Closed DipFlip closed 1 month ago
You should be able to use the glob
syntax like .ignore
files allow you to. And by that logic inversing should work as well.
So to get only scattered pdfs
*, !*.pdf
untested - if that does not work that way - it should.
IMO the only reason it is like that is because of Langchains loader but in my head it should be a selector not an omission control and by default it omits nothing.
That's a good idea too. I've tested the github data collector and can't get it to collect all files of a type. I set the ignores to *
and !**/*.txt
and try to collect this test repo. It only finds files in the root folder and not subfolders.
opened an issue on langchain https://github.com/langchain-ai/langchainjs/issues/6214
Fixed the issue in https://github.com/langchain-ai/langchainjs/commit/36d8479166645f2bc66e4888fb70d969b1a3c51a so the pattern below should work once a new langchain release comes out and is updated here on anything-llm.

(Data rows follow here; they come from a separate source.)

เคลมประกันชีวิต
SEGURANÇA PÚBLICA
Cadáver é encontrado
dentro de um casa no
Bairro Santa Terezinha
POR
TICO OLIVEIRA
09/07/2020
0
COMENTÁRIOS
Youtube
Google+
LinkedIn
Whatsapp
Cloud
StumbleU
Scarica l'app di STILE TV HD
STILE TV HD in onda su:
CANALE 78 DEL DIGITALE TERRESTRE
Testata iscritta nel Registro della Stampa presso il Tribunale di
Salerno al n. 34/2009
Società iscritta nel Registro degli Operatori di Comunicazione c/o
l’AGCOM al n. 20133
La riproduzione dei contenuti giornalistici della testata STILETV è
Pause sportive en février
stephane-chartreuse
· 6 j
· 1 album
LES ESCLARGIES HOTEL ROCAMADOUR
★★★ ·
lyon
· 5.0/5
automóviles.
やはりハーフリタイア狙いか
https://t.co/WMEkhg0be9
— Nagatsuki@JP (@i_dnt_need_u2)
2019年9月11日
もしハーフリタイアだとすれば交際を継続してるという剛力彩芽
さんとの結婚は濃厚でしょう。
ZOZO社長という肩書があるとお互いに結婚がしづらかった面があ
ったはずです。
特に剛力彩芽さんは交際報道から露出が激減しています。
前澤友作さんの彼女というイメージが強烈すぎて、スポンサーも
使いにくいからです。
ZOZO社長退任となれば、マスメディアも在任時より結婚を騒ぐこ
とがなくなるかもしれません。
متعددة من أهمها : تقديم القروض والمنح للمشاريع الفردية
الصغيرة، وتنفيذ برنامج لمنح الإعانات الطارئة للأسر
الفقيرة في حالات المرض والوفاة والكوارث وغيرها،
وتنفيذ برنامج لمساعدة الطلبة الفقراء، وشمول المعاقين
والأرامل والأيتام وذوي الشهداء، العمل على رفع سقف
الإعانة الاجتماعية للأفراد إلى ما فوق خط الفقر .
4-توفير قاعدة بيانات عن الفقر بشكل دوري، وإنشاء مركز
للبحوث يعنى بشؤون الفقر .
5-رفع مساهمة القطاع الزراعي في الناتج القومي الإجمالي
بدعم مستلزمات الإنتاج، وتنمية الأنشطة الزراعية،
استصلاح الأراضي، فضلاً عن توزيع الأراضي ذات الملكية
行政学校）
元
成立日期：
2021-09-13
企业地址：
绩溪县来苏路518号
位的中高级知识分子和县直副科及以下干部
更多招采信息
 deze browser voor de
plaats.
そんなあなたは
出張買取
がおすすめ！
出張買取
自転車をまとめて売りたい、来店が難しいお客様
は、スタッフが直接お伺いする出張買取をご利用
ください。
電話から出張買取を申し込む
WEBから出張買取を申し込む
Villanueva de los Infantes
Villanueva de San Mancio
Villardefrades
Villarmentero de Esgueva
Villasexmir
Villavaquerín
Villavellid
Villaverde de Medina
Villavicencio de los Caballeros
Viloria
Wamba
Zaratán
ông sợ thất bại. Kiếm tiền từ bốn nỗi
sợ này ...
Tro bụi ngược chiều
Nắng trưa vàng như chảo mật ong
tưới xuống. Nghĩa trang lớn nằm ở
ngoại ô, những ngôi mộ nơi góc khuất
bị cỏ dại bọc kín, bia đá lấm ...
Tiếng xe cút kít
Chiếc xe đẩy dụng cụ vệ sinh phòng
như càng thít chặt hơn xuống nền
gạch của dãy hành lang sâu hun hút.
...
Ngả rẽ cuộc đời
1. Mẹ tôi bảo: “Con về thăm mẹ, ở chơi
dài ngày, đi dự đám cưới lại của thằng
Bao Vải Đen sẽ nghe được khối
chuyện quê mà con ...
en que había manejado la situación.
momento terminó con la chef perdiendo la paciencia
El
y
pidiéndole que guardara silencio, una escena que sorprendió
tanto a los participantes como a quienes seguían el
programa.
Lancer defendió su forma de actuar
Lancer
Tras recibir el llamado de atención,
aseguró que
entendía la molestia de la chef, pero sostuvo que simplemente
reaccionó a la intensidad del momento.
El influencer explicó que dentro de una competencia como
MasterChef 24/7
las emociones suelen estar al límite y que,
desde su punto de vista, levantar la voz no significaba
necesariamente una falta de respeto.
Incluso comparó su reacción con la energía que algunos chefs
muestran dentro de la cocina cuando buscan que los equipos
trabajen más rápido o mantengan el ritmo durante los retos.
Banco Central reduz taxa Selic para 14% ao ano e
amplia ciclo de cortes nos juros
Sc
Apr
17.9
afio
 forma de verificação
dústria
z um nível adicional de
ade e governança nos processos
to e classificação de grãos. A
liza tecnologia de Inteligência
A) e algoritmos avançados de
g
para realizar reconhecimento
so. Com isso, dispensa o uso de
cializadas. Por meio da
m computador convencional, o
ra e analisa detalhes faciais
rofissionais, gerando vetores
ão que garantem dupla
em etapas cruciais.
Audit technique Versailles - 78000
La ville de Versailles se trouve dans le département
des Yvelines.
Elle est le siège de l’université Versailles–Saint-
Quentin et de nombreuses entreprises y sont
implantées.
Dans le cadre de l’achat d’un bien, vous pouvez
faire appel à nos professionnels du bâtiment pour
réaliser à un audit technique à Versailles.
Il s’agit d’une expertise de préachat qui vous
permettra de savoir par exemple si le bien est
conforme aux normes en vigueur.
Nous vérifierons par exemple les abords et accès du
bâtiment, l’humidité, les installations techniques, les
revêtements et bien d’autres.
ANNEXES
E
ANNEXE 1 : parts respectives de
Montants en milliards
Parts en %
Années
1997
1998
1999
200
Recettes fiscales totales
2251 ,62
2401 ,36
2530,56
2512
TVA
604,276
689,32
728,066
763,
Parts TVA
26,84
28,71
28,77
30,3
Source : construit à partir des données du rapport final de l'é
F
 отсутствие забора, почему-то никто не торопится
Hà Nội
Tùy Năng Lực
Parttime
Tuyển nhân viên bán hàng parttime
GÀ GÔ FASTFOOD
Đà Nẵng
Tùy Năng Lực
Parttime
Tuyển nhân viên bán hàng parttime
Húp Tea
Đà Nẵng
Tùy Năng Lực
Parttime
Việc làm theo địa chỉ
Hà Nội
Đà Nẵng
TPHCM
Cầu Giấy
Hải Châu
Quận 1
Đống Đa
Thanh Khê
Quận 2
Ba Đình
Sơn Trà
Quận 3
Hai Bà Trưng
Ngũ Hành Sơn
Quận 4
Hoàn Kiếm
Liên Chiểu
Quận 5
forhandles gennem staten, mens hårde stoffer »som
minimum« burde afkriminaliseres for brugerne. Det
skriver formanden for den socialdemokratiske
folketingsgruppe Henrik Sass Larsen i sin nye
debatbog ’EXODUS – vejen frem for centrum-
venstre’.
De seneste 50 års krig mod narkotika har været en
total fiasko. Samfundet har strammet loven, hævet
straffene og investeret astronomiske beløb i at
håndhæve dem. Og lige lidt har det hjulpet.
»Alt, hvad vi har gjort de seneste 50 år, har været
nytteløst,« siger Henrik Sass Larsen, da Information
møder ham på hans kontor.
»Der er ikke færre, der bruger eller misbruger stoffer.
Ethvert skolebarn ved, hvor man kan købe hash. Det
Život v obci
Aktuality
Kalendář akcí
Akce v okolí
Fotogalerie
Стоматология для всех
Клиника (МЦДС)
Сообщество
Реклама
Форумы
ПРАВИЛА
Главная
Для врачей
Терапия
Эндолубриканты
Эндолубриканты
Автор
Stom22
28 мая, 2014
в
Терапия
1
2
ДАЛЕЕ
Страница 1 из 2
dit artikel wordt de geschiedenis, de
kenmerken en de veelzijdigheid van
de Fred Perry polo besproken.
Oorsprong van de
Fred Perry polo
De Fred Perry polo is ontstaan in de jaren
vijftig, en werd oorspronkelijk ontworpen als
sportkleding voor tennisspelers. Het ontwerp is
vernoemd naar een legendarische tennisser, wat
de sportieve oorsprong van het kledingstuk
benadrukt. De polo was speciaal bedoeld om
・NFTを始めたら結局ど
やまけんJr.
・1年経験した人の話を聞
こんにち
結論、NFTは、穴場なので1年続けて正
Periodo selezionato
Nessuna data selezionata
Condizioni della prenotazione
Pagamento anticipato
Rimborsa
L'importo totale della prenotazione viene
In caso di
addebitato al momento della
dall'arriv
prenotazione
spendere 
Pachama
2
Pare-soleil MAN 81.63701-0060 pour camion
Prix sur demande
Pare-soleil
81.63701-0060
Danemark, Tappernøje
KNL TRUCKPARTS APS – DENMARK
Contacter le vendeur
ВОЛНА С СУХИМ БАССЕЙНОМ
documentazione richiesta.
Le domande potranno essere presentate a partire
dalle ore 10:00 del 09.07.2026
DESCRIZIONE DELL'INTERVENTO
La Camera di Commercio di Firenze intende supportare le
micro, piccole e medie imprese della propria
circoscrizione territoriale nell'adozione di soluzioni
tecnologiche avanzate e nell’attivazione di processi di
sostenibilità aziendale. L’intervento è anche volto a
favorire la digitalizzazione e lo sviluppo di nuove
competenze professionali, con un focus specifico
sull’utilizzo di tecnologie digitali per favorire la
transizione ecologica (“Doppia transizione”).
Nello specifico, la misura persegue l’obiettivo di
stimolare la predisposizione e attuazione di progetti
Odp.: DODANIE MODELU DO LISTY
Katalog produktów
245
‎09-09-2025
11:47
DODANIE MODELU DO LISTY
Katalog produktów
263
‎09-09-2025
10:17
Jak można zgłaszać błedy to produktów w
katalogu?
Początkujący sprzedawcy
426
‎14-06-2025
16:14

This is the correct pattern to select only pdf
files, including ones in subfolders:
*, !*/, !**/*.pdf
What would you like to see?
Just like we can write a list of files to IGNORE for the Github/Gitlab data connectors currently, tt would be nice to be able to collect files of ONLY certain types. A typical use case could be when a user wants to collect only pdf or text files scattered among lots of different filetypes.
This feature could look like a toggle by the current file filter. A user could toggle the file filter between ignoring the given patterns to selecting only files matching the patterns.